Absolutely!  Without the mediocre, I would have lost 90% of my business!  BTW, usually the rich people WERE the mediocre ones, like a 45 year old lawyer with a pre-CBS strat, a tweed bassman, and a tin ear.

>>>Is there ANY country where "healthcare" does NOT favor the rich? 
Yes.  UK, Canada, Germany, France, etc.  They all have their faults, but come on, favoring the rich?  Can't we get to the real issues?  There are good points against implementing a system similar to any of these systems.  This is not one of them.

>>>Even in the tightest of communist regimes everything including "healthcare" favored the Party, the rich, the bourgeoisie.  Oh yeah, sorry, straw man.  The Cuba argument is a total joke.  Their system TOTALLY favors the rich, the few that have the controls of government there.
Two non democratic totalitarian regimes.  Yes, straw men.

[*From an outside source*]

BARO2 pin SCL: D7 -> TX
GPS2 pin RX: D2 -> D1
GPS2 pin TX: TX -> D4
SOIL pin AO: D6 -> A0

>>>And that is the real debate here.  It's not $20 doctor visits.  Do we go further into government control or try to hold the slide down the soft gooey slope of the nanny-state a la the UK or Canada?
I appreciate your opinion, but your words are insulting.  Nanny state, really?  Please leave that rhetoric for the cable news jocks.  That tone automatically kills the possibility of a real discussion.  Leave that BS for those fascists down in Texas.  (see......... ;))

>>>If the majority of a country is only a coalition to vote themselves more bennies from the government, then they are lost. 
It's that simple to you what's going on?  I wish it were to me.

>>>Their spirit will never rise above mediocrity.
All because they favored a health care reform bill?  Aww shucks.  I had better be more careful about what legislation I agree with to avoid that spirit-trap.

>>>>We are very close here, especially with the tens of millions of BOOMers headed into retirement.  Many have not done diddly to fund their retirement except pay into the empty ponzi scheme that is Social Security.
Now THAT is a real point of concern that needs to be discussed. 

>>>>And their "healthcare" has already been managed by the government, both sides of the isle, who have foolishly blown it over the decades.
Huuuuuh?  Can you elaborate please?  We all know that Archduke Ferdinand is REALLY the one to blame....

>>>How could ANYONE think that THIS time they will get it right.  Oh yeah, we got it dialed-in now!
Because many people don't agree with you in your assertion that government has had a strong influence on our healthcare system in the past.

>>>>For Teddy, sniffle. . .
I can't tell your true sentiment, but in the context of you post, this sounds really mean and insulting.